Winter Sampler at Denise Bibro Fine Art

THE WEEKS BETWEEN MID-DECEMBER AND EARLY JANUARY are a slow news time in the galleries. That makes it a very good time to introduce artists whom galleries are interested in taking aboard or ones they simply like but cannot accommodate on the roster. Denise Bibro’s Winter Salon is a lively sampler of 21 artists, six of them invited guests.

Recognition comes slowly to artists like David Barnett, sui generis and not readily pigeonholed in a particular movement or line of descent. His fey, delicately crafted collages are among the most satisfying works on the contemporary scene. Fragments of found materials are conjured into collages and intricate three-dimensional machines that combine Victorian-era botany, vintage anatomy plates and medieval saints into darkly imagined hybrids. Fragile nightmares, really. Barnett’s “Company of Three Players,” is a stage set with figures made of calipers, springs and a medley of figures, both the likable and the unlovely. It is a good introduction to his pictorial wit.


David Barnett, "Oscar"


That marvelously wicked little collage gives you no idea of Barnett’s whimsical constructions. So:


David Barnett, "Tin Man"


Deborah Winiarski entered three luminous encaustic abstractions. She handles the medium’s material translucence with great refinement. Fine papers appear under and within veils of beeswax, pigmented and thinly applied. A pendant pair on 12-inch panels are in the main room. A somewhat larger and particularly interesting one in the office includes a page of text, visible as if through glass. A diaphanous ensemble, the three leave me mulling the mystery of why this ancient, intrinsically beautiful medium has so few disciples among contemporary artists.


Deborah Winiarski, "Wild Peaches"


For those of you who believe in the existence of that little brat called an “inner child,” there is Dusty Boynton’s gestural “Garden.” I have as much faith in these inner tykes as in fairies, but you can believe if you like. Donald Kuspit does. He wrote that the improvised childlike look of Boynton’s art conveys “the tragicomic moods and perspective of the child.” Has Kuspit ever known real kids?
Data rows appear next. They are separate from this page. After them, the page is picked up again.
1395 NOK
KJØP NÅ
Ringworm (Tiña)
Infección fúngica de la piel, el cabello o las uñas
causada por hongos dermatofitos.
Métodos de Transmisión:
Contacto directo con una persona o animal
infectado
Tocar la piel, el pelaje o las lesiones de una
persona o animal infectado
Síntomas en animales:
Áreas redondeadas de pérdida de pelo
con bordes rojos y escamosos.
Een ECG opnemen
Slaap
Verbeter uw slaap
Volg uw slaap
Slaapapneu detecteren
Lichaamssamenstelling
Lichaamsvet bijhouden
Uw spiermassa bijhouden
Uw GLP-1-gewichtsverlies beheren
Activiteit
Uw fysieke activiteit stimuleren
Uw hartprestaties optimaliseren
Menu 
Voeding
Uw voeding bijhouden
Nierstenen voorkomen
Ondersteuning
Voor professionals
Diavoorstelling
Tragicomedy is an adult projection onto the child’s domain. Boynton’s bold scrawls, with their brash vigor, owe much to Dubuffet, who never got childhood quite right.


Dusty Boynton, "Red"


Jerry Meyer’s “Hollywood Time Share” is a lightboxed collage that approaches its subject with a more flamboyant variant of Barnett’s humor. Its symmetrical arrangement is in sly contradiction to the wacky family album it purports to be. Old headshots of family members are superimposed on vintage postcards of Hedy Lamarr’s Hollywood mansion. If you can remember who Hedy was, then you might be too old for this work. It is a delightful tour de force, impossible to describe. Picture it this way: If Magritte had made jukeboxes, they would look like this.
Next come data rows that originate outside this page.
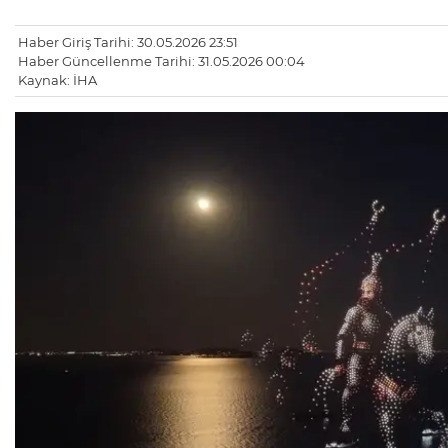
Haber Giriş Tarihi: 30.05.2026 23:51
Haber Güncellenme Tarihi: 31.05.2026 00:04
Kaynak: İHA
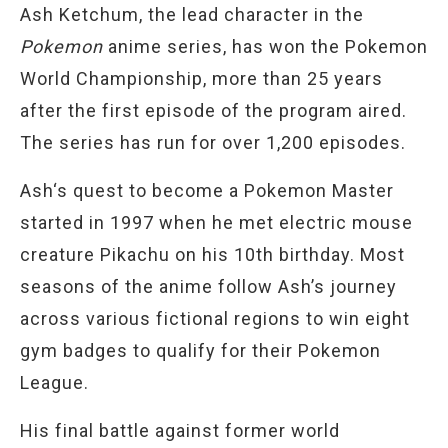
Ash Ketchum, the lead character in the
Pokemon
anime series, has won the Pokemon
World Championship, more than 25 years
after the first episode of the program aired.
The series has run for over 1,200 episodes.
Ash‘s quest to become a Pokemon Master
started in 1997 when he met electric mouse
creature Pikachu on his 10th birthday. Most
seasons of the anime follow Ash’s journey
across various fictional regions to win eight
gym badges to qualify for their Pokemon
League.
His final battle against former world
Iona Fromboluti’s “Drifting Away,” an 8-foot-long diptych, sets a long shelf low against a clouded sky. A spare arrangement of oyster shells, a string of pears and a broken conch dot the horizontal expanse. Fromboluti is a good painter with a particular gift for intimate, lyric measures. She is better represented by her small canticle to a dead bird—also set against sky—that hangs in the office. Her intimist vision is out of sync with the epic ambition of the diptych.
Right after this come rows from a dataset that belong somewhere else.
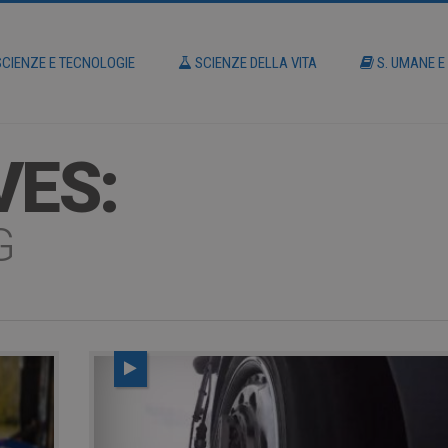
CIENZE E TECNOLOGIE
SCIENZE DELLA VITA
S. UMANE E
VES:
G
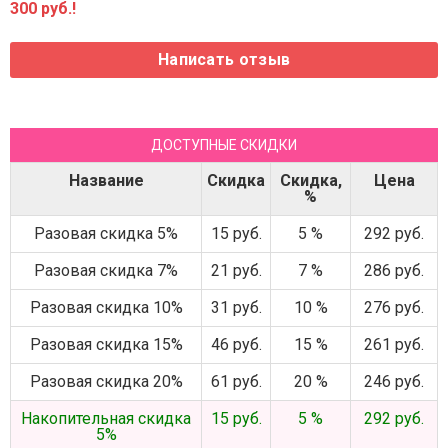
300 руб.!
ДОСТУПНЫЕ СКИДКИ
Название
Скидка
Скидка,
Цена
%
Разовая скидка 5%
15 руб.
5 %
292 руб.
Разовая скидка 7%
21 руб.
7 %
286 руб.
Разовая скидка 10%
31 руб.
10 %
276 руб.
Разовая скидка 15%
46 руб.
15 %
261 руб.
Разовая скидка 20%
61 руб.
20 %
246 руб.
Накопительная скидка
15 руб.
5 %
292 руб.
5%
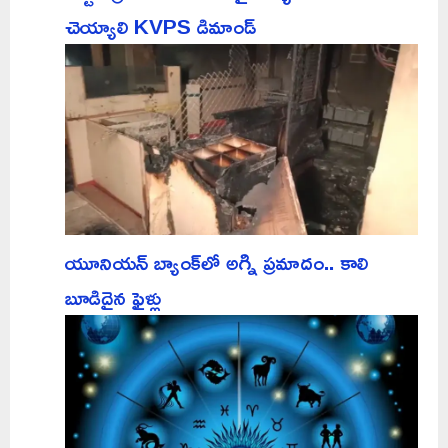
చెయ్యాలి KVPS డిమాండ్
యూనియన్ బ్యాంక్‌లో అగ్ని ప్రమాదం.. కాలి
బూడిదైన ఫైళ్లు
While you are in the office, be sure to see Christopher Reiger’s strange and wonderful composition of three darkling sparrows. One of them sends a full-throated song—a threnody by the look of it—into the air, its black notes a stream of tiny birds winging upward.

Winter Salon: 2010-2011 at Denise Bibro Fine Art, 529 W. 20th St., 212-647-7030.

This review appeared first in CityArts, January 12, 2011.

© 2011 Maureen Mullarkey


  1. I too quickly read the title as “Whitman’s Sampler at Denise Bibro Fine Art.” I wish.

  2. When was the last time anyone ever saw a Whitman’s Sampler box?It is a classic name. You don’t get classic from Denise Bibro. But Barnett is a great find. Anything but classic, except maybe in fastidious attention to craft.